> _Page excerpt_:
◆ ◆ ◆ ◆ ◆ ◆ ◆

An example of an existing technology for searching for a cell in the OFDM system includes a method that allocates synchronization information and cell information by dividing one frame into four time blocks. For the above-described method, two frame structures have been proposed. In a first frame structure, synchronization identification information, cell group identification information, and cell unique identification information are allocated to four time blocks, respectively. In a second frame structure, the synchronization identification information and the cell unique identification information are allocated to a first time block and a third time block, and the synchronization identification information and the cell group identification information are allocated to a second time block and a fourth time block.
According to the first frame structure, since the symbol synchronization is acquired in only the first time block, it is impossible for the mobile station to conduct rapid synchronization acquisition within a prescribed 5 ms during power-on or handover between heterogeneous networks. In addition, it is difficult to acquire diversity gain by accumulating synchronization identification information so as to conduct rapid synchronization acquisition.
According to the second frame structure, the unique cell identification information or the cell group identification information is correlated along with the synchronization acquisition. Therefore, a cell searching process is complex and a rapid cell search is difficult.

◆ ◆ ◆ ◆ ◆ ◆ ◆

> _Supplied records_:
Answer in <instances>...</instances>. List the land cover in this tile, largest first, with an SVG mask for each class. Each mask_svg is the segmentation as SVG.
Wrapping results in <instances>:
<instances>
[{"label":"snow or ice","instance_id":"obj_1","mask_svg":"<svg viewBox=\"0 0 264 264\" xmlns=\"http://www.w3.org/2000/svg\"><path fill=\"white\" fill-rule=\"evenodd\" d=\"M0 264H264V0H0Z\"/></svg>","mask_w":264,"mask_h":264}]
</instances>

◆ ◆ ◆ ◆ ◆ ◆ ◆

> _Problem set_:
A: Reproduce the record above word for word, from its opening instruction through the closing tag of its answer.
B: Continue the passage about OFDM frame structures for synchronization, starting after its final sentence.

> _Final answers_:
A:
Answer in <instances>...</instances>. List the land cover in this tile, largest first, with an SVG mask for each class. Each mask_svg is the segmentation as SVG.
Wrapping results in <instances>:
<instances>
[{"label":"snow or ice","instance_id":"obj_1","mask_svg":"<svg viewBox=\"0 0 264 264\" xmlns=\"http://www.w3.org/2000/svg\"><path fill=\"white\" fill-rule=\"evenodd\" d=\"M0 264H264V0H0Z\"/></svg>","mask_w":264,"mask_h":264}]
</instances>

B:
As an example of another technology for searching for the cell, a method of acquiring the synchronization and searching for the cell by using a separate preamble has been proposed. However, this method cannot be applied to a system in which the preamble does not exist. Moreover, the preamble is disposed in front of the frame. Accordingly, in a case in which the mobile station would like to acquire the synchronization at a time location that is not the start of the frame, there is a problem in that it must wait for the next frame. Particularly, the mobile station should acquire initial symbol synchronization within 5 msec during the handover among a GSM mode, a WCDMA mode, and a 3GPP LTE mode, but may acquire the synchronization by a frame unit. For this reason, in some cases, the mobile station cannot acquire the initial symbol synchronization within 5 msec.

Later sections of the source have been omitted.